Likewise, Martin minimized the clash with Goddard, saying other factors are more important, such as securing the authority to hire expert private counsel without having to gain the approval of the Attorney General’s Office, which he said he has not been granted to him despite making several requests on different matters.
He also said private attorneys can be hired at rates cheaper than the 35 percent cut taken by the Attorney General’s Office from recovered funds, leaving a greater contribution to the state’s general fund.
On top of that, Martin said private attorneys cannot, by themselves, be used to escape or outmaneuver legal positions of Goddard that he may not agree with.
“If he (Goddard) issues an opinion, that stands, no matter who my attorney is,” he said. “The AG’s opinion has the force of law without a court case to test it.”
The issue of the treasurer’s access to independent counsel stems from a lengthy dispute between Goddard and Martin over a legal bill Martin’s office was asked to pay in return for money recouped in a national fraud settlement.
The fraud cost Arizona governments approximately $131 million. Two-hundred local Arizona governmental entities and many governments in other states invested in NCFE, which made loans to inner-city Medicare hospitals, before collapsing in 2002 in a fraud case involving $3 billion in lost investments.
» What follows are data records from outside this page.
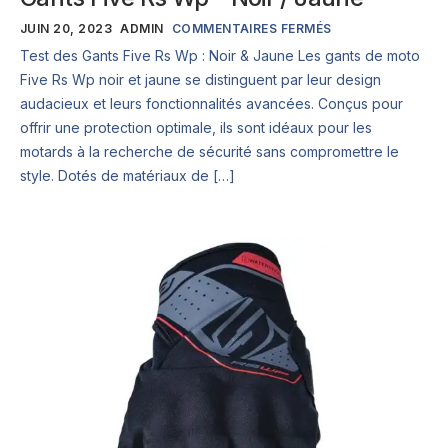
JUIN 20, 2023
ADMIN
COMMENTAIRES FERMÉS
Test des Gants Five Rs Wp : Noir & Jaune Les gants de moto
Five Rs Wp noir et jaune se distinguent par leur design
audacieux et leurs fonctionnalités avancées. Conçus pour
offrir une protection optimale, ils sont idéaux pour les
motards à la recherche de sécurité sans compromettre le
style. Dotés de matériaux de […]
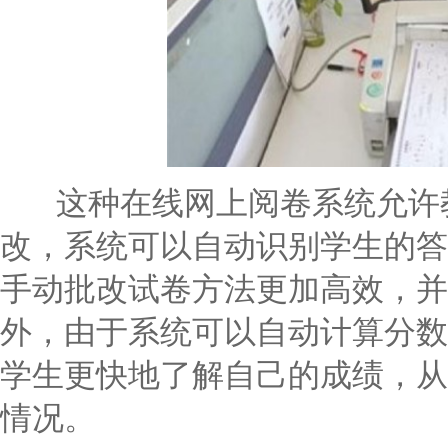
这种在线网上阅卷系统允许教
改，系统可以自动识别学生的答
手动批改试卷方法更加高效，并
外，由于系统可以自动计算分数
学生更快地了解自己的成绩，从
情况。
After the legal battle, then-Chief Deputy Treasurer Blaine Vance refused to transfer payment for the attorney general’s legal services without written approval from the state solicitor general. But in June 2006, the state Treasurer’s Office agreed to pay the Attorney General’s Office $1.9 million for legal expenses associated with recouping the lost investments.
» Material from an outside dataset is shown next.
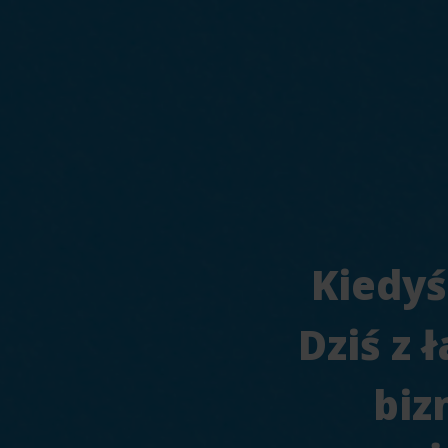
Kiedyś
Dziś z 
biz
The payment was not disclosed to the state Board of Investment, which oversees the state’s investment portfolio.
The deal came months after agents with Goddard’s office seized computers, 15,000 pages of documents and other materials from the Treasurer’s Office as part of an investigation into allegations that then-Treasurer David Petersen had committed several felonies by using his office to promote character-building teaching materials sold by Character First.
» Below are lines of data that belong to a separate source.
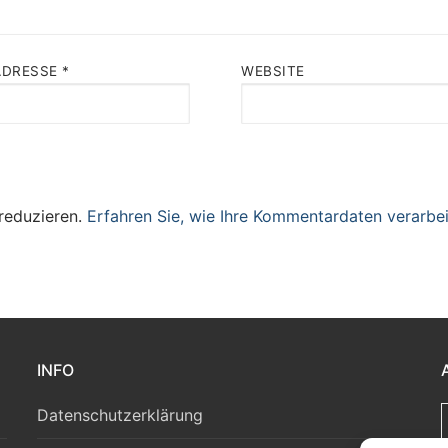
ADRESSE
*
WEBSITE
reduzieren.
Erfahren Sie, wie Ihre Kommentardaten verarbei
INFO
Datenschutzerklärung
Initially, Petersen faced charges of theft, fraud and conflict of interest. But weeks after resigning in October 2006, he pleaded guilty to a single misdemeanor count for failing to disclose a $4,200 commission he received for selling Character First products.
Martin, as a candidate running for treasurer in 2006, cast suspicion on the payment and criticized Petersen’s sentence, which included three years of probation, as a “slap on the wrist.”
Goddard has defended the payment repeatedly.
Upon taking office, Martin stopped issuing Goddard’s office a portion of the fraud settlement, which was being distributed to the state periodically. He also asked Maricopa County Attorney Andrew Thomas and Maricopa County Sheriff Joe Arpaio to investigate the former treasurer’s payment to the attorney general.
Martin has asked for separate legal counsel to review the deal and to conclude how much the Attorney General’s Office should be paid. The treasurer has pointed out on numerous occasions that a Texas law firm helped recover funds from the NCFE case, saying he is not sure whether Goddard’s office is entitled to the full 35 percent.
The state treasury lost $14.3 million to NCFE. So far, Arizona has recovered about 53 percent of $131 million in losses to various governmental entities, according to the Treasurer’s Office.